Extract every entry word for word. Skip the pictures.
====================
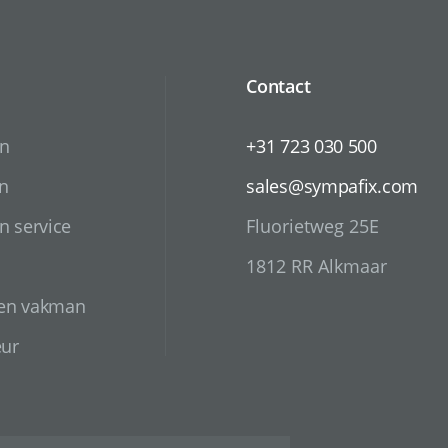
Contact
en
+31 723 030 500
n
sales@sympafix.com
n service
Fluorietweg 25E
1812 RR Alkmaar
 en vakman
eur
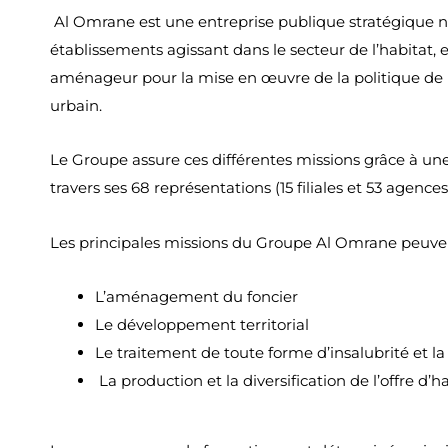
Al Omrane est une entreprise publique stratégique né
établissements agissant dans le secteur de l’habitat, e
aménageur pour la mise en œuvre de la politique de 
urbain.
Le Groupe assure ces différentes missions grâce à une
travers ses 68 représentations (15 filiales et 53 agences
Les principales missions du Groupe Al Omrane peuven
L’aménagement du foncier
Le développement territorial
Le traitement de toute forme d’insalubrité et la
La production et la diversification de l’offre d’h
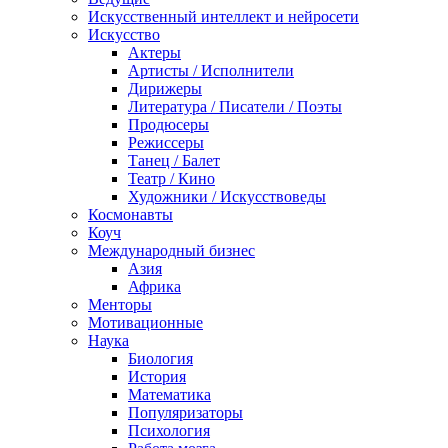
Искусственный интеллект и нейросети
Искусство
Актеры
Артисты / Исполнители
Дирижеры
Литература / Писатели / Поэты
Продюсеры
Режиссеры
Танец / Балет
Театр / Кино
Художники / Искусствоведы
Космонавты
Коуч
Международный бизнес
Азия
Африка
Менторы
Мотивационные
Наука
Биология
История
Математика
Популяризаторы
Психология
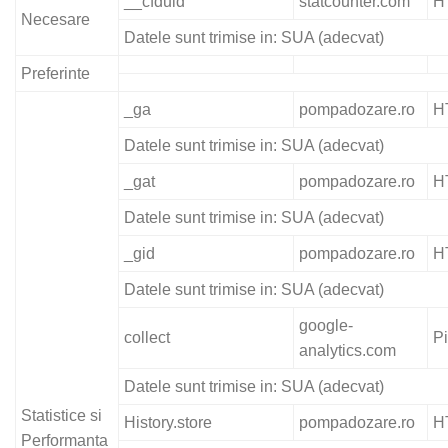
__cfduid
statcounter.com
H
Necesare
Datele sunt trimise in: SUA (adecvat)
Preferinte
_ga
pompadozare.ro
H
Datele sunt trimise in: SUA (adecvat)
_gat
pompadozare.ro
H
Datele sunt trimise in: SUA (adecvat)
_gid
pompadozare.ro
H
Datele sunt trimise in: SUA (adecvat)
google-
collect
Pi
analytics.com
Datele sunt trimise in: SUA (adecvat)
Statistice si
History.store
pompadozare.ro
H
Performanta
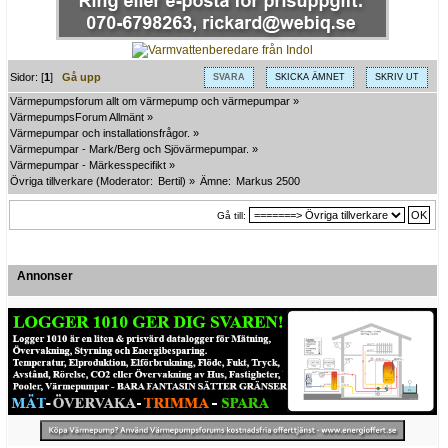
Sidor: [
1
]
Gå upp
SVARA
SKICKA ÄMNET
SKRIV UT
Värmepumpsforum allt om värmepump och värmepumpar
»
VärmepumpsForum Allmänt
»
Värmepumpar och installationsfrågor.
»
Värmepumpar - Mark/Berg och Sjövärmepumpar.
»
Värmepumpar - Märkesspecifikt
»
Övriga tillverkare
(Moderator:
Bertil
) »
Ämne:
Markus 2500
Gå till:
Annonser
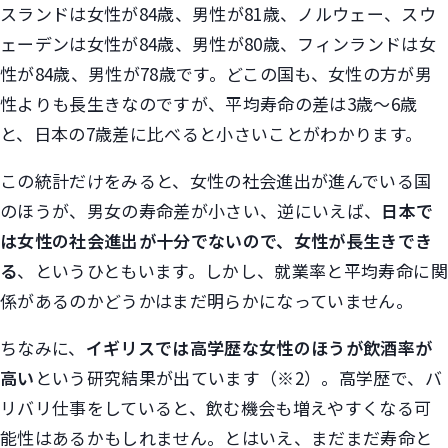
スランドは女性が84歳、男性が81歳、ノルウェー、スウ
ェーデンは女性が84歳、男性が80歳、フィンランドは女
性が84歳、男性が78歳です。どこの国も、女性の方が男
性よりも長生きなのですが、平均寿命の差は3歳～6歳
と、日本の7歳差に比べると小さいことがわかります。
この統計だけをみると、女性の社会進出が進んでいる国
のほうが、男女の寿命差が小さい、逆にいえば、
日本で
は女性の社会進出が十分でないので、女性が長生きでき
る
、というひともいます。しかし、就業率と平均寿命に関
係があるのかどうかはまだ明らかになっていません。
ちなみに、
イギリスでは高学歴な女性のほうが飲酒率が
高い
という研究結果が出ています（※2）。高学歴で、バ
リバリ仕事をしていると、飲む機会も増えやすくなる可
能性はあるかもしれません。とはいえ、まだまだ寿命と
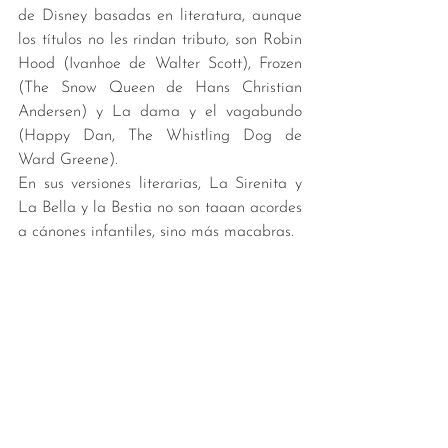
de Disney basadas en literatura, aunque 
los títulos no les rindan tributo, son Robin 
Hood (Ivanhoe de Walter Scott), Frozen 
(The Snow Queen de Hans Christian 
Andersen) y La dama y el vagabundo 
(Happy Dan, The Whistling Dog de 
Ward Greene).
En sus versiones literarias, La Sirenita y 
La Bella y la Bestia no son taaan acordes 
a cánones infantiles, sino más macabras. 
En todos los casos: ¡aguante Disney, y 
aguante la intertextualidad!
Libros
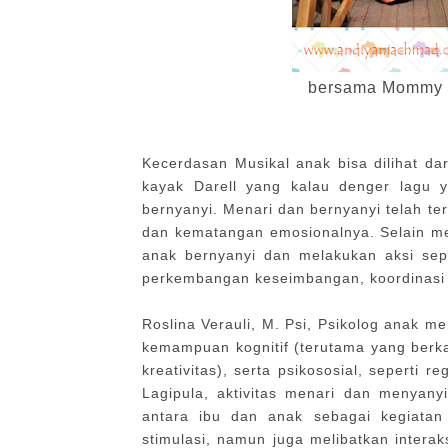
bersama Mommy B
Kecerdasan Musikal anak bisa dilihat da
kayak Darell yang kalau denger lagu y
bernyanyi. Menari dan bernyanyi telah ter
dan kematangan emosionalnya. Selain me
anak bernyanyi dan melakukan aksi sepe
perkembangan keseimbangan, koordinasi
Roslina Verauli, M. Psi, Psikolog anak 
kemampuan kognitif (terutama yang ber
kreativitas), serta psikososial, seperti r
Lagipula, aktivitas menari dan menya
antara ibu dan anak sebagai kegiata
stimulasi, namun juga melibatkan intera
====================
• [THE ANSWER]:
Contact
en
+31 723 030 500
n
sales@sympafix.com
n service
Fluorietweg 25E
1812 RR Alkmaar
 en vakman
eur
Al Omrane est une entreprise publique stratégique né
établissements agissant dans le secteur de l’habitat, e
aménageur pour la mise en œuvre de la politique de 
urbain.
Le Groupe assure ces différentes missions grâce à une
travers ses 68 représentations (15 filiales et 53 agences
Les principales missions du Groupe Al Omrane peuven
L’aménagement du foncier
Le développement territorial
Le traitement de toute forme d’insalubrité et la
La production et la diversification de l’offre d’h
Искусственный интеллект и нейросети
Искусство
Актеры
Артисты / Исполнители
Дирижеры
Литература / Писатели / Поэты
Продюсеры
Режиссеры
Танец / Балет
Театр / Кино
Художники / Искусствоведы
Космонавты
Коуч
Международный бизнес
Азия
Африка
Менторы
Мотивационные
Наука
Биология
История
Математика
Популяризаторы
Психология
__cfduid
statcounter.com
H
Necesare
Datele sunt trimise in: SUA (adecvat)
Preferinte
_ga
pompadozare.ro
H
Datele sunt trimise in: SUA (adecvat)
_gat
pompadozare.ro
H
Datele sunt trimise in: SUA (adecvat)
_gid
pompadozare.ro
H
Datele sunt trimise in: SUA (adecvat)
google-
collect
Pi
analytics.com
Datele sunt trimise in: SUA (adecvat)
Statistice si
History.store
pompadozare.ro
H
Performanta
Sidor: [
1
]
Gå upp
SVARA
SKICKA ÄMNET
SKRIV UT
Värmepumpsforum allt om värmepump och värmepumpar
»
VärmepumpsForum Allmänt
»
Värmepumpar och installationsfrågor.
»
Värmepumpar - Mark/Berg och Sjövärmepumpar.
»
Värmepumpar - Märkesspecifikt
»
Övriga tillverkare
(Moderator:
Bertil
) »
Ämne:
Markus 2500
Gå till:
Annonser
スランドは女性が84歳、男性が81歳、ノルウェー、スウ
ェーデンは女性が84歳、男性が80歳、フィンランドは女
性が84歳、男性が78歳です。どこの国も、女性の方が男
性よりも長生きなのですが、平均寿命の差は3歳～6歳
と、日本の7歳差に比べると小さいことがわかります。
この統計だけをみると、女性の社会進出が進んでいる国
のほうが、男女の寿命差が小さい、逆にいえば、
日本で
は女性の社会進出が十分でないので、女性が長生きでき
る
、というひともいます。しかし、就業率と平均寿命に関
係があるのかどうかはまだ明らかになっていません。
ちなみに、
イギリスでは高学歴な女性のほうが飲酒率が
高い
という研究結果が出ています（※2）。高学歴で、バ
リバリ仕事をしていると、飲む機会も増えやすくなる可
能性はあるかもしれません。とはいえ、まだまだ寿命と
de Disney basadas en literatura, aunque 
los títulos no les rindan tributo, son Robin 
Hood (Ivanhoe de Walter Scott), Frozen 
(The Snow Queen de Hans Christian 
Andersen) y La dama y el vagabundo 
(Happy Dan, The Whistling Dog de 
Ward Greene).
En sus versiones literarias, La Sirenita y 
La Bella y la Bestia no son taaan acordes 
a cánones infantiles, sino más macabras. 
En todos los casos: ¡aguante Disney, y 
aguante la intertextualidad!
Libros
bersama Mommy B
Kecerdasan Musikal anak bisa dilihat da
kayak Darell yang kalau denger lagu y
bernyanyi. Menari dan bernyanyi telah ter
dan kematangan emosionalnya. Selain me
anak bernyanyi dan melakukan aksi sepe
perkembangan keseimbangan, koordinasi
Roslina Verauli, M. Psi, Psikolog anak 
kemampuan kognitif (terutama yang ber
kreativitas), serta psikososial, seperti r
Lagipula, aktivitas menari dan menya
antara ibu dan anak sebagai kegiata
stimulasi, namun juga melibatkan intera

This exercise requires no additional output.